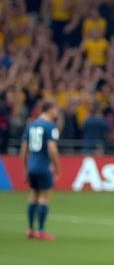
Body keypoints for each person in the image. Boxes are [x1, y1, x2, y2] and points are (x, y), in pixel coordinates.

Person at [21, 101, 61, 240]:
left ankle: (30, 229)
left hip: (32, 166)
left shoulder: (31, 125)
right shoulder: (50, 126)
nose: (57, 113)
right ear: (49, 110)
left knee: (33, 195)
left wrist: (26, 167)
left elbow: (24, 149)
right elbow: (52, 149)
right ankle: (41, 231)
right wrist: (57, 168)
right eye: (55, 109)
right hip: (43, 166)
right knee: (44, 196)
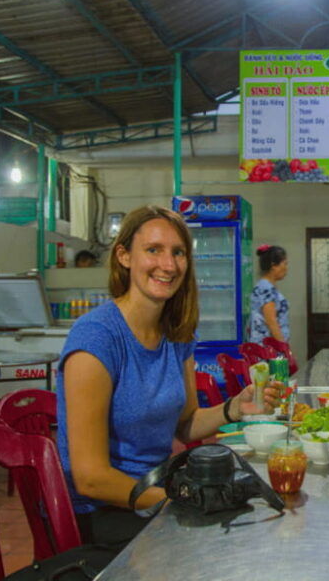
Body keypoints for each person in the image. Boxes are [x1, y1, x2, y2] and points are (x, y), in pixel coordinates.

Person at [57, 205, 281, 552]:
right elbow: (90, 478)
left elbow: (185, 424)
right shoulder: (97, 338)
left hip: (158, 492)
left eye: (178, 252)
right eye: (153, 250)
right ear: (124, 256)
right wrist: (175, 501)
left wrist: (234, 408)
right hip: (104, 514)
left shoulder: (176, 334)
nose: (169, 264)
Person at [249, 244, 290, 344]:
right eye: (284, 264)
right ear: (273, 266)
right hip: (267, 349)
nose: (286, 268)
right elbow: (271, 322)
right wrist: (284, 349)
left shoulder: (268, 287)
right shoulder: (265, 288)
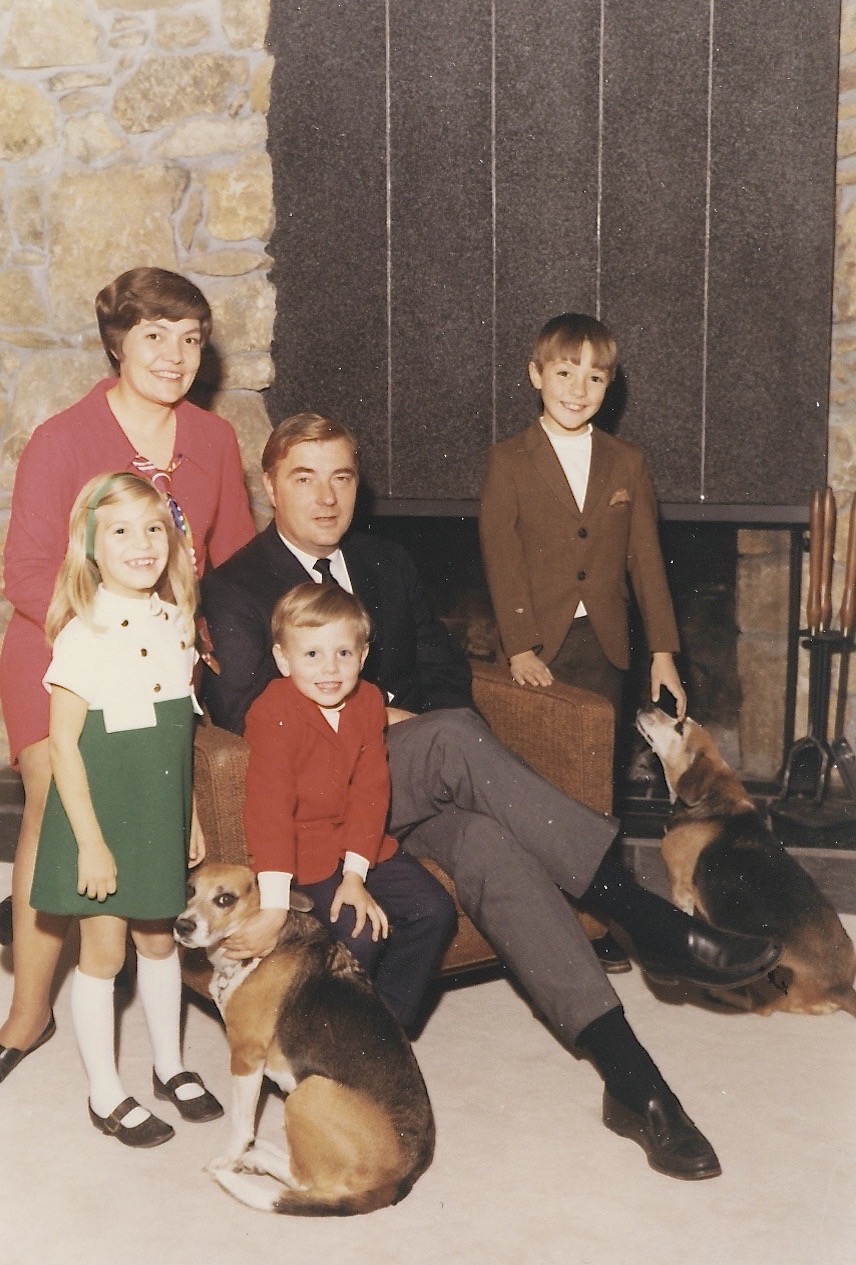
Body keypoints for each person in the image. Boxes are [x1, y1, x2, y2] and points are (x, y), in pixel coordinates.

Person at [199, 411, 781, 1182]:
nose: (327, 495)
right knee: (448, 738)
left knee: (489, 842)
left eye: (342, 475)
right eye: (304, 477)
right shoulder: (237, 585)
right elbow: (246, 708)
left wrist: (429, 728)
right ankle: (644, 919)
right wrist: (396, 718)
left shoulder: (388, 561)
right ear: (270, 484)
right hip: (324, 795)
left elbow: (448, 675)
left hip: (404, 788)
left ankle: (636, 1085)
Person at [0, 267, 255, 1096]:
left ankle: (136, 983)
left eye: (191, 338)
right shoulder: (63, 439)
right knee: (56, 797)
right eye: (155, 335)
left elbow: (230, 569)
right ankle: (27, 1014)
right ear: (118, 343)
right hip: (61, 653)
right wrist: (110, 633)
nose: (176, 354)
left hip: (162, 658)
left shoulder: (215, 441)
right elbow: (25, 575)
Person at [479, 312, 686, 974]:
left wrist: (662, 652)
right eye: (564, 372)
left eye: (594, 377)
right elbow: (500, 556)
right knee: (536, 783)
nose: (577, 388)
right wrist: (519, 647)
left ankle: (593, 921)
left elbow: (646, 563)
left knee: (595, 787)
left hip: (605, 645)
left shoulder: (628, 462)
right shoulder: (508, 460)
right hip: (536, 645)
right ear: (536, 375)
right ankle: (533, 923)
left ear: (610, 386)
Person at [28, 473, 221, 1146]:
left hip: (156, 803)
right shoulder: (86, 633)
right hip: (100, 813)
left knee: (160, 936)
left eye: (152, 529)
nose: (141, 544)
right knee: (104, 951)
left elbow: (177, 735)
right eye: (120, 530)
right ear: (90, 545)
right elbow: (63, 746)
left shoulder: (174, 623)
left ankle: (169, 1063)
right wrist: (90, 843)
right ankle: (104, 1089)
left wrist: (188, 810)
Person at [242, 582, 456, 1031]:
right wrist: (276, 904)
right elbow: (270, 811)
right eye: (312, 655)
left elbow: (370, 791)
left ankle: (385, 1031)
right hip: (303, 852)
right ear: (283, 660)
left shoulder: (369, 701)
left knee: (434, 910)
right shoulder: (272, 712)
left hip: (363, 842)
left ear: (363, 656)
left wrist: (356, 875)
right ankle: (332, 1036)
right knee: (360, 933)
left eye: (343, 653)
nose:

• • • • •

YOUR TASK –
Word for word, restate the lines above from the first through the one that contains "nose: (176, 354)", and exclude all pictures.

SOLUTION –
Body keypoints for each person in the image. Boxes are [x1, y1, x2, y2] and points are (x, y), in pixel coordinates.

Person at [21, 101, 61, 240]:
left ankle: (30, 229)
left hip: (32, 166)
left shoulder: (31, 125)
right shoulder: (50, 126)
nose: (57, 113)
right ear: (49, 110)
left knee: (33, 195)
left wrist: (26, 167)
left elbow: (24, 149)
right elbow: (52, 149)
right ankle: (41, 231)
right wrist: (57, 168)
right eye: (55, 109)
right hip: (43, 166)
right knee: (44, 196)
Body keypoints for each person in the image. Boxes are [x1, y1, x2, y2] and points are (x, y), in pixel coordinates.

Person at [57, 205, 281, 552]:
right elbow: (90, 478)
left elbow: (185, 424)
right shoulder: (97, 338)
left hip: (158, 492)
left eye: (178, 252)
right eye: (153, 250)
right ear: (124, 256)
right wrist: (175, 501)
left wrist: (234, 408)
right hip: (104, 514)
left shoulder: (176, 334)
nose: (169, 264)
Person at [249, 244, 290, 344]:
right eye: (284, 264)
right ear: (273, 266)
right hip: (267, 349)
nose: (286, 268)
right elbow: (271, 322)
right wrist: (284, 349)
left shoulder: (268, 287)
right shoulder: (265, 288)
Body keypoints for each person in the image. Boxes are [x1, y1, x2, y2] and points are (x, y), in pixel coordinates.

Person at [199, 411, 781, 1182]:
nose: (327, 495)
right knee: (448, 738)
left knee: (489, 842)
left eye: (342, 475)
right eye: (304, 477)
right shoulder: (237, 585)
right elbow: (246, 708)
left wrist: (429, 728)
right ankle: (644, 919)
right wrist: (396, 718)
left shoulder: (388, 561)
right ear: (270, 484)
right hip: (324, 795)
left elbow: (448, 675)
left hip: (404, 788)
left ankle: (636, 1085)
Person at [0, 267, 255, 1096]:
left ankle: (136, 983)
left eye: (191, 338)
right shoulder: (63, 439)
right knee: (56, 797)
right eye: (155, 335)
left elbow: (230, 569)
right ankle: (27, 1014)
right ear: (118, 343)
right hip: (61, 653)
right wrist: (110, 633)
nose: (176, 354)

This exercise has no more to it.